Kroto is a chemistry professor at Sussex University in Brighton, United Kingdom, where he studies nanoscience, the creation and study of intricately constructed complex molecules, and nanotechnology, the strategic application of new advances in the area of nanoscience.

Kroto is president of the Royal Society of Chemistry and is the co-founder of the Vega Science Trust. Established in 1994, the trust's mission is to create a broadcast platform for the science, engineering and technology (SET) communities, to enable them to better communicate the aspects of their fields of expertise using TV and the Internet.

"Professor Kroto's work stimulated an entire new branch of chemistry, one that likely will lead to amazing new applications, including new materials that will shape our world at both large and small scales," said Donald Foss, dean of the FSU College of Arts and Sciences. "He also has an interest in science education for young and old, and is himself a terrific speaker and teacher. We are delighted that he will be on our campus next spring."

Foss said that he hopes the relation between FSU and Kroto will develop into a continuing one.

Along with Robert F. Curl Jr. and Richard E. Smalley, Kroto won the 1996 Nobel Prize for Chemistry for the discovery of fullerenes, which are cagelike, hollow molecules made up of hexagonal and pentagonal groups of atoms that constitute a third form of carbon after diamond and graphite.

Although Kroto is best known for his co-discovery of buckminster-fullerenes, or "buckyballs" - molecules consisting of 60 carbon atoms in the shape of a soccer ball - he was already well known for his assignment of the spectra of several unusual molecules later identified in outer space, according to FSU chemistry Distinguished Research Professor Alan Marshall.
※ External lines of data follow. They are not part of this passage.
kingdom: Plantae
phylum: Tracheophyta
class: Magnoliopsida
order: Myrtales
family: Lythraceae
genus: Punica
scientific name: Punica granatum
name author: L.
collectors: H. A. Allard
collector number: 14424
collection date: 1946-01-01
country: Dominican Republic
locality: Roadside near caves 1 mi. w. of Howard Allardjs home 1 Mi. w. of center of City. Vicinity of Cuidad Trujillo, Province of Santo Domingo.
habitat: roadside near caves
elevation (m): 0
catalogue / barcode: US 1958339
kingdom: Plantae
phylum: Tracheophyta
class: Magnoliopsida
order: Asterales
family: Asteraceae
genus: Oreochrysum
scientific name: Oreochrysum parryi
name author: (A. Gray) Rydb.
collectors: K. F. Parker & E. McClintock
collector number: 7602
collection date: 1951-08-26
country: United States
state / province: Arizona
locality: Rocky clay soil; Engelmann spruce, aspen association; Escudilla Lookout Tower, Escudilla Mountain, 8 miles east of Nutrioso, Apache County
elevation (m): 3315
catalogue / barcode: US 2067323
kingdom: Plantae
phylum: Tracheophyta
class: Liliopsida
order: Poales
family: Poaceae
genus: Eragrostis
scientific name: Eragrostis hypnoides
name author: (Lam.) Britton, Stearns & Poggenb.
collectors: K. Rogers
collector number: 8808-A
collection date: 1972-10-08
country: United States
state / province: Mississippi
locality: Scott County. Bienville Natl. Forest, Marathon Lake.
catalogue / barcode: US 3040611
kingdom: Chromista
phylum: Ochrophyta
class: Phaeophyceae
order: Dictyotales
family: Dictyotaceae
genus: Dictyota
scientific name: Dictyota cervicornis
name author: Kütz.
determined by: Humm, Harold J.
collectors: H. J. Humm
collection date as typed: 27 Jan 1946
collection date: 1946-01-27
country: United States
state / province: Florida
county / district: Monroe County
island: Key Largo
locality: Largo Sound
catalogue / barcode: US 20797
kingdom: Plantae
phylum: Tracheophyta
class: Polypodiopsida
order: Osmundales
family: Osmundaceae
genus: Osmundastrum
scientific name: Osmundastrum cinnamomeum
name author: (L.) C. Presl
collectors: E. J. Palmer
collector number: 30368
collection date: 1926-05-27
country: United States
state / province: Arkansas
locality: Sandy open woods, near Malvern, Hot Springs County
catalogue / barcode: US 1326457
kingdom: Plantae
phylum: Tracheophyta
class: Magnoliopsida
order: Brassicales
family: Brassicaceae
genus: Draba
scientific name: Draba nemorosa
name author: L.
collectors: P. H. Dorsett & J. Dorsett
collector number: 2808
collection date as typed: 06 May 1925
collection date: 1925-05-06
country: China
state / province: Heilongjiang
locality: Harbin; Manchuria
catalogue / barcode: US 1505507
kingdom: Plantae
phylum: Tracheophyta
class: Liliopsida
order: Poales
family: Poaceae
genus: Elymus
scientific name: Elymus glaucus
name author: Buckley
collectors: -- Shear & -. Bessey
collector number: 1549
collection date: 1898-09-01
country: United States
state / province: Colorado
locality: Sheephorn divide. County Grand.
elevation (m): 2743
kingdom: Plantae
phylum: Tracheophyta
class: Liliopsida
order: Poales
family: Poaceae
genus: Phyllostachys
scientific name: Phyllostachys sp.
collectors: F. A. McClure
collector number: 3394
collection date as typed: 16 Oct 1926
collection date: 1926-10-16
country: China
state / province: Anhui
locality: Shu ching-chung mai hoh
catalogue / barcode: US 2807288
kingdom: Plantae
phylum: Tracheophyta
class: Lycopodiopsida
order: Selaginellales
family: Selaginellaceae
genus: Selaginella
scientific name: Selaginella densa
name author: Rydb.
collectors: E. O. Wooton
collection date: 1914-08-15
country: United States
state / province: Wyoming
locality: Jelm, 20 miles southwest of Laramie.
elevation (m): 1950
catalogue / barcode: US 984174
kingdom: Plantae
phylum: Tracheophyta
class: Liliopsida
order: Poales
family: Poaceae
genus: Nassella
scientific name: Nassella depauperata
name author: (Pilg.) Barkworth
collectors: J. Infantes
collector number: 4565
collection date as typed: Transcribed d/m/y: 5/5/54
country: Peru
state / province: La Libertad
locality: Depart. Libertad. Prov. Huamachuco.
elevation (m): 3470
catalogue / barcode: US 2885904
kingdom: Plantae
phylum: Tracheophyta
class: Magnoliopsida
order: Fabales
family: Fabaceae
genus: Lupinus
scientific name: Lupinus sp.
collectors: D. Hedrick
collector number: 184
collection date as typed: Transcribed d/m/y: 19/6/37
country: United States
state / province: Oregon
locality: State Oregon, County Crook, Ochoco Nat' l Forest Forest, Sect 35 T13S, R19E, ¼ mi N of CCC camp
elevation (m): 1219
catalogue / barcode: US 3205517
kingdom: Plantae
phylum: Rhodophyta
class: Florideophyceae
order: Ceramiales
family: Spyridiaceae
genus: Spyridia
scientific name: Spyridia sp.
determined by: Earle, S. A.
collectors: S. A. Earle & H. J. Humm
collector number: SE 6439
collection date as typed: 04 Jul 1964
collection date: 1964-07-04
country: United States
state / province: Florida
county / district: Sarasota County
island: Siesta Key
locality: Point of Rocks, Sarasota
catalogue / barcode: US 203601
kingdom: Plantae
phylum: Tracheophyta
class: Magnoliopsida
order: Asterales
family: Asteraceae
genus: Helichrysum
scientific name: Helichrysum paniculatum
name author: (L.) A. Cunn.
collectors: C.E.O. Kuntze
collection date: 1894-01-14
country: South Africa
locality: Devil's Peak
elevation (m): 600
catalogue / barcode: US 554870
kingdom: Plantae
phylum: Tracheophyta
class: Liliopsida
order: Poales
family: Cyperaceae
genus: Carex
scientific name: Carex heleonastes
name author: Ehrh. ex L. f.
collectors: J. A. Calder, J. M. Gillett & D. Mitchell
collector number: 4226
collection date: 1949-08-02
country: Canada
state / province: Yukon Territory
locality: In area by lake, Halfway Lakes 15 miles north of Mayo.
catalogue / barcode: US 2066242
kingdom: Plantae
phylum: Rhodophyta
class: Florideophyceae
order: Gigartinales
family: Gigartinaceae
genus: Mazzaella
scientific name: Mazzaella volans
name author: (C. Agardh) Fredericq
Currently, Kroto is fabricating "buckytubes," consisting of a cylindrical carbon net that is stronger than steel and could form the basis for the thinnest possible electrical wires.

"Harry Kroto's discovery of buckyballs has opened up a whole new field of organic chemistry with potential technical and biomedical applications," said Naresh Dalal, chairman of the FSU department of chemistry and biochemistry. "Because of their nanometer-size and properties of forming the highest strength carbon rods, buckyballs are considered as the future building blocks for electronics components in nanoscale technology."

"Sir Harry's work in the field of fullerine chemistry has helped shape a new way of thinking about structures and especially devices," said FSU biological science Professor Tim Moerland, an associate dean of the College of Arts and Sciences. "This is one of the fundamental pieces in the new world of nanotechnology that, someday soon, will have a profound impact on us all."

"Sir Harry's keen intellect is matched by his energy and enthusiasm for advancing nanotechnology to become a useful reality in everyday living," said P. Bryant Chase, an associate professor of biological science at FSU. "The FSU bio-nanotechnology group is very excited about this opportunity to interact with him."

While at FSU, Kroto will work with faculty and students in the chemistry department and in related departments that have an interest in nanoscience. In addition, he will work with the Office of Distributed and Distance Learning on science outreach activities.

Kroto earned his doctorate in chemistry in 1964 from the University of Sheffield for research on high resolution electronic spectra of free radicals produced by flash photolysis. He started his academic career at the University of Sussex at Brighton in 1967, where he became a professor in 1985 and, in 1991, was made a Royal Society Research Professor.

In 2001, Kroto won the Royal Society's prestigious Michael Faraday Award. Widely acknowledged as one of the most prominent in United Kingdom science, the award is given annually to a scientist who, in the opinion of the Royal Society, has done the most to further public communication of science, engineering or technology in the United Kingdom.